■ REQUIRED ACTION
Examine each line of the listing below. Copy those in which the string "fruit" appears.
++++++++
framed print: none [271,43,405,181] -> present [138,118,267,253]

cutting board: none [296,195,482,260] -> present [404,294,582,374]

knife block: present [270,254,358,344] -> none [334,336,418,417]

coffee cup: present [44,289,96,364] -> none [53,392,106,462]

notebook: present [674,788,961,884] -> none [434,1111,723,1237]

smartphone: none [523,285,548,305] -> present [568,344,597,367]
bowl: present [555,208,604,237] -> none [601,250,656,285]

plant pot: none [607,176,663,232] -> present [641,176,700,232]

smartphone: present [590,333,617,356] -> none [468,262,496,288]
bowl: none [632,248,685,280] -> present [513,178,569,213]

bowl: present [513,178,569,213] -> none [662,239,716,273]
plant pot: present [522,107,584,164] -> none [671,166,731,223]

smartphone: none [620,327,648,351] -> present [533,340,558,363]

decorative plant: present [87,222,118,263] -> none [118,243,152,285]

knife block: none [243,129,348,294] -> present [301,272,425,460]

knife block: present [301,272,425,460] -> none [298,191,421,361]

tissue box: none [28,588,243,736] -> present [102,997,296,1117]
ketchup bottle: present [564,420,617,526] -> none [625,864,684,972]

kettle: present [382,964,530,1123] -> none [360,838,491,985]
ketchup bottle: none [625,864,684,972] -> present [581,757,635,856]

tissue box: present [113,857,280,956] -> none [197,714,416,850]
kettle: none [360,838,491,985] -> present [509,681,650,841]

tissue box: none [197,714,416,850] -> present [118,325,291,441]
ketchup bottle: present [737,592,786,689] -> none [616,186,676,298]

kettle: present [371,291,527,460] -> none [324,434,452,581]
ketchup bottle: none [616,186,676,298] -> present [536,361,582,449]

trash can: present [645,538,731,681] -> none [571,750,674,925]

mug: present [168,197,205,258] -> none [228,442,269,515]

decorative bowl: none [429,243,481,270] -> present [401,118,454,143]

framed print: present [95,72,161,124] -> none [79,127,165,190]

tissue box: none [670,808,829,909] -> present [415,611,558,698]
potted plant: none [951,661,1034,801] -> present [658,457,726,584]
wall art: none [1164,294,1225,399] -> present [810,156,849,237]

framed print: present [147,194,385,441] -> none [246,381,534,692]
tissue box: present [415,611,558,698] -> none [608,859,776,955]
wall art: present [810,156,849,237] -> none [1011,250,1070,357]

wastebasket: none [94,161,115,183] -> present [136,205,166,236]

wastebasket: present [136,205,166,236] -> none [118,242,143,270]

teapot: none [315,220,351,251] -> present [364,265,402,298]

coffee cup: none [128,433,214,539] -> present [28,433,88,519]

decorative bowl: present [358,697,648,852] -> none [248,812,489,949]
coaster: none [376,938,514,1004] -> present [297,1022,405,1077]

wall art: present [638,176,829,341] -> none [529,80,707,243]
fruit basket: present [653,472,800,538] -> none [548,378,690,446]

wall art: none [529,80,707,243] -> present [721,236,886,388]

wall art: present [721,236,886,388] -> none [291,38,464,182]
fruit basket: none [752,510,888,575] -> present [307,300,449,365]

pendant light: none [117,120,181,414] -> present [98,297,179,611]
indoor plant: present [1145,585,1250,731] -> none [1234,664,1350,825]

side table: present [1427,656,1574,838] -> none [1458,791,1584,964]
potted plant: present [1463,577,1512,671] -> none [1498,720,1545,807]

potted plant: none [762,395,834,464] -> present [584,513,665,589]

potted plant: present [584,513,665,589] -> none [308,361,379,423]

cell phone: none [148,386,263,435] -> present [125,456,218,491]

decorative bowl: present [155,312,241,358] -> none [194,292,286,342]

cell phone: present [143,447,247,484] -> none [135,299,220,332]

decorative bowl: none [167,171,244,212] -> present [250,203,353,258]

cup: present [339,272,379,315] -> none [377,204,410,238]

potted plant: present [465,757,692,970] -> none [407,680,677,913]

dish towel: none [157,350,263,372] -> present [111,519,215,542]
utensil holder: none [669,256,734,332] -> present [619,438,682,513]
++++++++
■ WRITTEN ANSWER
fruit basket: present [653,472,800,538] -> none [548,378,690,446]
fruit basket: none [752,510,888,575] -> present [307,300,449,365]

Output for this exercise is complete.